Even in a best-case scenario, with published internal validation and publicly available benchmarks, it leaves open another question. As Martschenko put it: "How many people ended up becoming a part of the process when at the end of the day, you know, it had nothing to do with them?" Mass surveillance almost certainly ensnares innocent people, so is the loss of privacy the price we must pay for whatever these systems accomplish? Some kind of systematic evaluation of the glitches and bugs might help. And that might ultimately answer, Martschenko said, the question of whether "the juice is worth the squeeze."

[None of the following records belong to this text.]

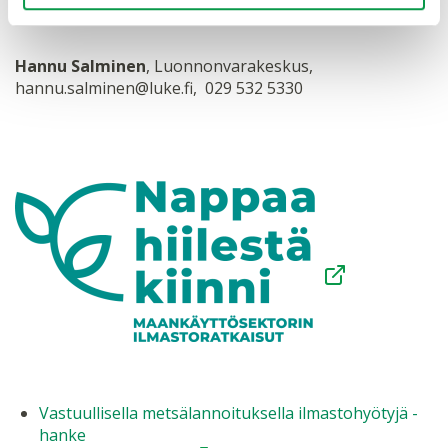
jari.hynynen@luke.fi, 029 532 2350
Hannu Salminen
, Luonnonvarakeskus,
hannu.salminen@luke.fi, 029 532 5330
Vastuullisella metsälannoituksella ilmastohyötyjä -
hanke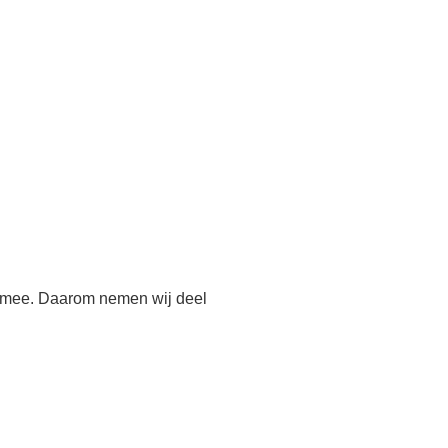
h mee. Daarom nemen wij deel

When it comes to Sandoval, whether you believe an innocent man got sent to prison, or two algorithms wrongfully supported a hypothesis that suggested a guilty suspect did not touch evidence associated with a crime, the two stories do not align. There is only one truth. Something went wrong. The real problem is we may never know the scope of the miscarriages of justice that almost certainly exist in society.
Perlin maintains that science doesn't take sides. His results were correct, and moreover, he said, there's a flip side to not using computational tools to solve crimes. He argues that the government-sanctioned methods for DNA interpretation are uninformative. "A lot of the foundations of this field that are accepted are just based on sand." Indeed, he said, results that falsely label DNA evidence as inconclusive means that potentially useful information gets tossed. Sometimes this works against people trying to prove their innocence, but it also means the guilty go free. "The government makes mistakes by not getting the information that could have captured a serial killer or a child molester or somebody who's harming people. They don't want to revisit those either."
In the clinical research community, federal agencies subject consumer products to testing. In medicine, we have the Food and Drug Administration and the Clinical Laboratory Improvement Amendments, which set national standards. We may know how and why so-called self-driving cars kill people because investigative reports examine the errors, and an agency is tasked with investigation, but how often are these other technologies messing up people's lives?
The modern surveillance system is brittle, yet there is no single agency to provide oversight when it cracks. Indeed, if we only know when surveillance systems actually work -- for instance, when the tech proves someone's guilt beyond a reasonable doubt -- a wide spectrum of scholars and activists argue that no one knows when something breaks, and so there's no accountability. "After a plane crash, they'll send in an expert team to try to document all aspects of what went wrong and how to fix it," Thompson said. "No such body exists for miscarriages of justice."
And what will happen if and when such technologies actually work? This question is particularly pressing if we cannot keep our data private. Municipalities sift through wastewater. Private firms record calls to collect the unique signatures of our voices and financial data; police run still images from surveillance videos through facial recognition algorithms. Beyond genetic analysis, geolocation, and biometrics, researchers raise the possibility of malicious use of brain-computer interfaces, or brain-jacking, looming on the horizon.